Prompt: Please copy the data starting with the line with "right hip: (909, 402, 3)" and going on through the line with "left shoulder: (830, 258, -8)", switching "ankle" to "heel" and leaving everything else unchanged.

Input records:
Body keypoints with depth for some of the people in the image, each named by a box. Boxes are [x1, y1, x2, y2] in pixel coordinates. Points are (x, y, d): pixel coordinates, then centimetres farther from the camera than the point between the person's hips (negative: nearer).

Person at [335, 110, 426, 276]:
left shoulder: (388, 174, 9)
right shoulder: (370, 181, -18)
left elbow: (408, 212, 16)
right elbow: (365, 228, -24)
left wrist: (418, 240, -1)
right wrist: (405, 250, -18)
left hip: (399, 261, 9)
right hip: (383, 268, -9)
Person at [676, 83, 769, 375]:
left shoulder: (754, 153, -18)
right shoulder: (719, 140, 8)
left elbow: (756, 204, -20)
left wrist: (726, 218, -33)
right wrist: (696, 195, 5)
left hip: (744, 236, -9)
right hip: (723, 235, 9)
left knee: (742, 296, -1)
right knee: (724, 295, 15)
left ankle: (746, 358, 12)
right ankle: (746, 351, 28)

==

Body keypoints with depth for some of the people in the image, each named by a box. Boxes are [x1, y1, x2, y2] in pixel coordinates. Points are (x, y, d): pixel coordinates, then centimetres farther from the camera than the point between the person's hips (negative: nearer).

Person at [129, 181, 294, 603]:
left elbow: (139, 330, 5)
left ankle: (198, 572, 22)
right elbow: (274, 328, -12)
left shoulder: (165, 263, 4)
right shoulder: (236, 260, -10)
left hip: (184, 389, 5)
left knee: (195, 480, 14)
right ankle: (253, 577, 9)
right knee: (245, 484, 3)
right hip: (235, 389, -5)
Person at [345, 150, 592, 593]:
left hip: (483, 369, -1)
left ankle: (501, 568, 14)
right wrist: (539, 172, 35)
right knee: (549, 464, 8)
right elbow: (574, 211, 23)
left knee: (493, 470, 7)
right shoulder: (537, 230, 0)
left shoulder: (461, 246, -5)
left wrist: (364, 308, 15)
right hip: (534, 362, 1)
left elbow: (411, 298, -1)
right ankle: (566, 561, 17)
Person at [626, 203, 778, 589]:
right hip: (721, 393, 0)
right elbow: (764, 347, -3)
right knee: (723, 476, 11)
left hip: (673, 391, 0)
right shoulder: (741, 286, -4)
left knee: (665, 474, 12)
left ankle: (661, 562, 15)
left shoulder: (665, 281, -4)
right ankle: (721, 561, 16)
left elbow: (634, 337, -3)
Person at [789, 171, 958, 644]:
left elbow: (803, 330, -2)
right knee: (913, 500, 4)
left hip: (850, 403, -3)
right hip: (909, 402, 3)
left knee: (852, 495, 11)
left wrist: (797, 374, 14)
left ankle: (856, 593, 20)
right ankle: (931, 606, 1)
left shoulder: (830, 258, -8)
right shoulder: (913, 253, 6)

==

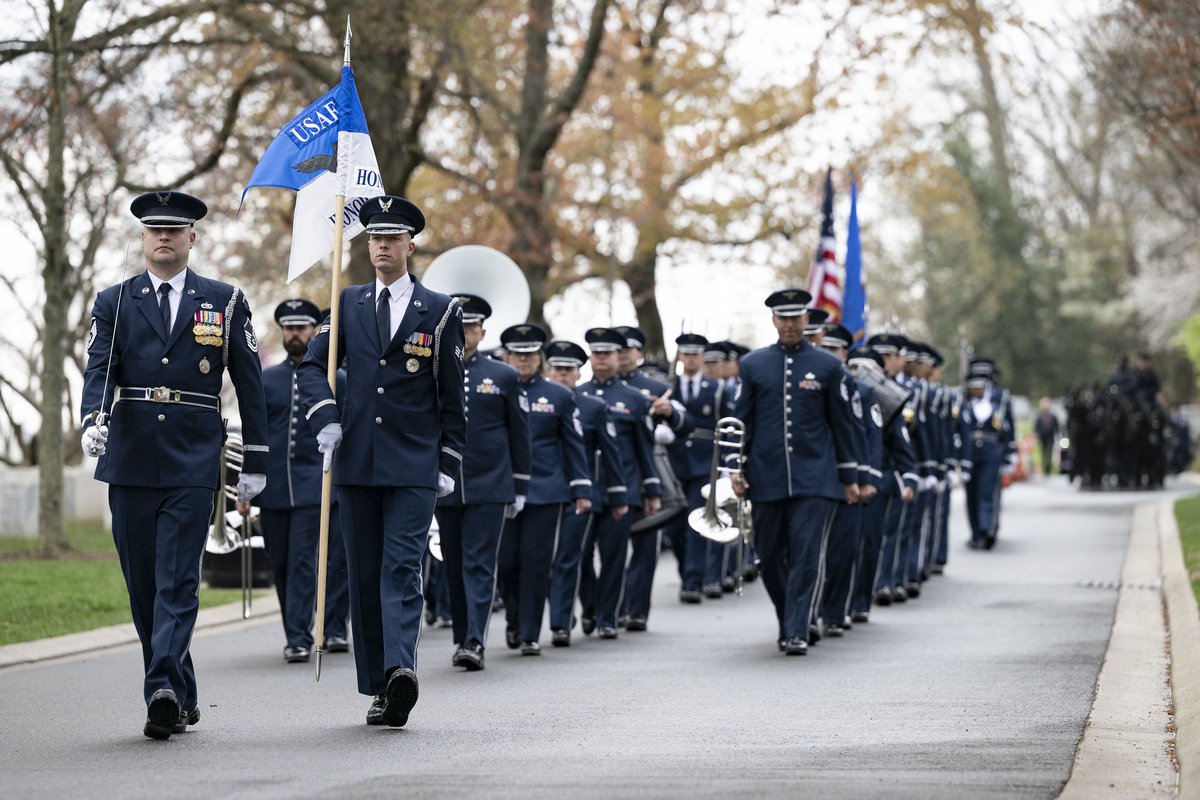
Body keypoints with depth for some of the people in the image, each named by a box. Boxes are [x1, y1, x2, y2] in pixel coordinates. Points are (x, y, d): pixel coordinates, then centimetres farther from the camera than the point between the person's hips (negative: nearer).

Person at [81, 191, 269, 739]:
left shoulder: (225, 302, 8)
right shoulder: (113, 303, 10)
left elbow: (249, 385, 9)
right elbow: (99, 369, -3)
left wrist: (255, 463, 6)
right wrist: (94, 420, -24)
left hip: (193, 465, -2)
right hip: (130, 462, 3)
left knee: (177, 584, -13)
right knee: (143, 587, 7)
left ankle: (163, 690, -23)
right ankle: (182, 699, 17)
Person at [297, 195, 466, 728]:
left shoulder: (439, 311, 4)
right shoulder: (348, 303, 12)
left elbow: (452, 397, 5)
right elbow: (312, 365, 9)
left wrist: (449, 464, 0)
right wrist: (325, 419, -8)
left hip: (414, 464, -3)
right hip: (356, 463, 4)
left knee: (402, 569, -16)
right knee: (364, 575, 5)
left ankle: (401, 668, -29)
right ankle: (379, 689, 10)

Your response:
right hip: (909, 402, 3)
left knee: (852, 495, 11)
left wrist: (797, 374, 14)
left heel: (856, 593, 20)
right heel: (931, 606, 1)
left shoulder: (830, 258, -8)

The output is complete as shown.